*Brief:*
Write the next part of the hospital worker's account of the drowning of a 7-year-old boy and the panic attacks it later caused, starting right after its last sentence.

*Passage:*

I work in a hospital. I am regularly faced with confronting situations, death of children, adults and relatives coming to terms with this grief. Over the last 10 years I have been witness to six children die. I didn’t think this had much of a long-term effect on me. I felt that I dealt with it at the time and that mentally, I was okay.
This last few months has taught me that that isn’t the case. There is one particular case that has been on my mind and giving me panic attacks. This experience was of a 7-year-old boy that drowned five days before Christmas. It was my second week on the job, the job I still currently do.
I can still hear his mums screams when she found out we couldn’t save him. The way we tucked them up in a room just holding onto him so they could say goodbye and the sounds of her grief and the pictures in my mind will never leave. I have been having panic attacks around water lately with my children and that is when I realised I hadn’t dealt with it. I have never processed witnessing something like that. At the time, my son was 5 years old. I kept picturing him lying on that resus bed. And now, I panic when they enter the ocean.

*Stored data:*

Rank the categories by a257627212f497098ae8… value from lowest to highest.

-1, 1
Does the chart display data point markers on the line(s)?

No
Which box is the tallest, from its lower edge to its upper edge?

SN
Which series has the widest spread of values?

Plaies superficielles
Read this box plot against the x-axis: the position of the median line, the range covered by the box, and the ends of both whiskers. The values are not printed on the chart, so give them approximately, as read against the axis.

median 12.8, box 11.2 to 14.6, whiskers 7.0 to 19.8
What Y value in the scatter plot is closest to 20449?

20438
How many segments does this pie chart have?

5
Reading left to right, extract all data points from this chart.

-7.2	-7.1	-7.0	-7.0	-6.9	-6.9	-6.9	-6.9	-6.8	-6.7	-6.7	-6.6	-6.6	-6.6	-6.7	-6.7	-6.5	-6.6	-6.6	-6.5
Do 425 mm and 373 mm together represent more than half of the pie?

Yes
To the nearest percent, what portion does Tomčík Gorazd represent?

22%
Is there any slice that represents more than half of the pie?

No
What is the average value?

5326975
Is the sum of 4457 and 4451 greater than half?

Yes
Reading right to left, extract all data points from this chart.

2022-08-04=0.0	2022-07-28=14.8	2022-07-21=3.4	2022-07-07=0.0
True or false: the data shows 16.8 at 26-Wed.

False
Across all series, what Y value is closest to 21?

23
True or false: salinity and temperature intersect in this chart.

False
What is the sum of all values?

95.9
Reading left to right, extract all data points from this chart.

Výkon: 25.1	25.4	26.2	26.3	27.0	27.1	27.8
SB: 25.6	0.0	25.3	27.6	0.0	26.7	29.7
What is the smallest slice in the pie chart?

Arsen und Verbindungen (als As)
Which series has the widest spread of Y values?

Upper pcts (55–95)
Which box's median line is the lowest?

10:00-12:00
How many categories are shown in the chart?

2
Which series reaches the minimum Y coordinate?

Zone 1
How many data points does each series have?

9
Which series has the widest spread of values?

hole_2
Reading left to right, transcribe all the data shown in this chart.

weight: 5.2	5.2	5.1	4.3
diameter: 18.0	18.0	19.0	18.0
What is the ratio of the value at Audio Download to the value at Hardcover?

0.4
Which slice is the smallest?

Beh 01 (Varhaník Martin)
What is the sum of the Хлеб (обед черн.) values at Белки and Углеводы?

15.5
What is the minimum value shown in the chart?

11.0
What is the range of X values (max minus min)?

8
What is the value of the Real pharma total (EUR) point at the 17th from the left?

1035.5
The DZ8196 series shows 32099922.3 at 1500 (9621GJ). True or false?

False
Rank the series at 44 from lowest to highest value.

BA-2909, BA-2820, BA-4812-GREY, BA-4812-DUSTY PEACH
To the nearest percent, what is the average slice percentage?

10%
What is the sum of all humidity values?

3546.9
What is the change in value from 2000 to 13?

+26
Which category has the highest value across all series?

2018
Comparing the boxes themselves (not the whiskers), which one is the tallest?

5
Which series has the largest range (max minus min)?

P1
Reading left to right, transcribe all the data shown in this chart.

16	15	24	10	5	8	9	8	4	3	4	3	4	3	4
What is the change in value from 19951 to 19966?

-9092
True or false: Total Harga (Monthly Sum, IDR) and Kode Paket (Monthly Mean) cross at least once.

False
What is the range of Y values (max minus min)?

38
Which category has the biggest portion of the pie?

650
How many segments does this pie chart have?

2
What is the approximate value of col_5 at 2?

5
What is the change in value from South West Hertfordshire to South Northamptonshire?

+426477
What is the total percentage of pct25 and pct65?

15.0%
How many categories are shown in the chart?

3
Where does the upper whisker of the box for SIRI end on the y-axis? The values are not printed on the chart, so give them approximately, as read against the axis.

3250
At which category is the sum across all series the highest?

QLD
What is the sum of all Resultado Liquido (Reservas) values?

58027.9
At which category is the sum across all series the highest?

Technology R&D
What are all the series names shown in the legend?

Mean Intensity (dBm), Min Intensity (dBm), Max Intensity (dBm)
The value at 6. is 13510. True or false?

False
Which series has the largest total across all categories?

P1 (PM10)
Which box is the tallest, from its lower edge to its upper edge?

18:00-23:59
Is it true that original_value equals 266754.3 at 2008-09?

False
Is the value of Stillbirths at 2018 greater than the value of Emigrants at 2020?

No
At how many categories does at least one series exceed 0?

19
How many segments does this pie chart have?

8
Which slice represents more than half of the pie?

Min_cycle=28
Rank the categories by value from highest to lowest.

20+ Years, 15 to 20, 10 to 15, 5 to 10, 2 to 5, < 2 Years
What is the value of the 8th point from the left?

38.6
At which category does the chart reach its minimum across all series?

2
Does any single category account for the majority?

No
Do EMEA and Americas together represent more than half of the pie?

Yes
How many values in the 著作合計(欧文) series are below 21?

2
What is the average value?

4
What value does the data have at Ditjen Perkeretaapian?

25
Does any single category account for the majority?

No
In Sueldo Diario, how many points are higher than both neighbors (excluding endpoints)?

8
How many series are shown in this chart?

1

*Answer below:*
I have written a poem recently about this which I will share on this page for one of my posts. The reason for this post is to advise people that you may think you have dealt with issues in your life, but they crop up at some point. Writing this poem and sharing it with my family made them understand that it is something still within me that I need to deal with and writing it down helped me get my feelings out. Even now, writing this, I am emotional about it.
There is lots of inspiration for poetry in our daily encounters. Poetry is such a therapeutic way of releasing our grief, sadness, anger, happiness. Whatever you may be feeling… Just write.